Work request: List every bodily modification that the Rae-Rae text below says Rae-Rae undergo.

Supplied text:
- - -

Rae-Rae frequently undergo bodily modifications, including hormone therapy, dieting, breast enlargement, and sometimes gender-affirming surgery, to align their physical appearance with their gender identity. However, the approach to body modification among Rae-Rae is not uniform. While many use hormones to feminize their bodies and seek gender-affirming surgeries, others hesitate due to potential side effects like weight gain or impacts on sexual pleasure.

== Outside French Polynesia ==

=== Intersection with LGBTQ+ identities ===
Both Māhū and Rae-Rae are considered part of the broader LGBTQ+ spectrum in French Polynesia, but they represent different aspects of gender identity. The Rae-Rae identity aligns more closely with Western concepts of transgender women and intersects with Western notions of gay and transgender identities. This Western influence has contributed to a negative perception of Rae-Rae in Tahitian society.

- - -

Data under study:
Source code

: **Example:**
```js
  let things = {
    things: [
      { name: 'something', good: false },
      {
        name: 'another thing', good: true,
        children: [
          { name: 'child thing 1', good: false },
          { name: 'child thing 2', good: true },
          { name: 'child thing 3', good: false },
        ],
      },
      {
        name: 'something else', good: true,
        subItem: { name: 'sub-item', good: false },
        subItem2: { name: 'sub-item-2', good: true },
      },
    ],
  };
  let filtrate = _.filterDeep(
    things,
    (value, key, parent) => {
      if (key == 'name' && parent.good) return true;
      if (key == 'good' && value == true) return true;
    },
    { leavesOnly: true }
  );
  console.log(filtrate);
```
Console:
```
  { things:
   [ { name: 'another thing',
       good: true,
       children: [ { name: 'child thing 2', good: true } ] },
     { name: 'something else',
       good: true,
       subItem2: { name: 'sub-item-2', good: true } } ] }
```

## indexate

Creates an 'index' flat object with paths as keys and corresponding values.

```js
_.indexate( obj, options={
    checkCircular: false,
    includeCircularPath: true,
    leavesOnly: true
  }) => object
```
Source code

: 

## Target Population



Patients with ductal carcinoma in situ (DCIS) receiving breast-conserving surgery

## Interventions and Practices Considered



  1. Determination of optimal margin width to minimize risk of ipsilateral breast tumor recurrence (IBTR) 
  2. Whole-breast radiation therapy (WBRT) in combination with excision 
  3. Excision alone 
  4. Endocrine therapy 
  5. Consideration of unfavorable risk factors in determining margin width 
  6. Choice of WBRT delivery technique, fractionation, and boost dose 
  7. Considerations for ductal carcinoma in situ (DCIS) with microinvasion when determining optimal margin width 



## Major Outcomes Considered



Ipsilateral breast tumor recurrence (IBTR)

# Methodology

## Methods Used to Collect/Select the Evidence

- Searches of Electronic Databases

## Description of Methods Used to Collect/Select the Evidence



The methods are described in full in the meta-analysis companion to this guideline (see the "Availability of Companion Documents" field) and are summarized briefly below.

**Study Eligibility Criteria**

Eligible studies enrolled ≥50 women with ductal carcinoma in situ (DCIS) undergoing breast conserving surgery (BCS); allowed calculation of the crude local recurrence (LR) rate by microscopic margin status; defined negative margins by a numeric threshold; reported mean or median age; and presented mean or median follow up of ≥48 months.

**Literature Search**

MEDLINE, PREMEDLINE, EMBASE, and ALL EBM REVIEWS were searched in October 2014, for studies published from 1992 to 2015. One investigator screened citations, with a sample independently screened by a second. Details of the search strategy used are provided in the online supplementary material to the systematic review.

- - -

Answer to this task:
- Hormone therapy
- Dieting
- Breast enlargement
- Gender-affirming surgery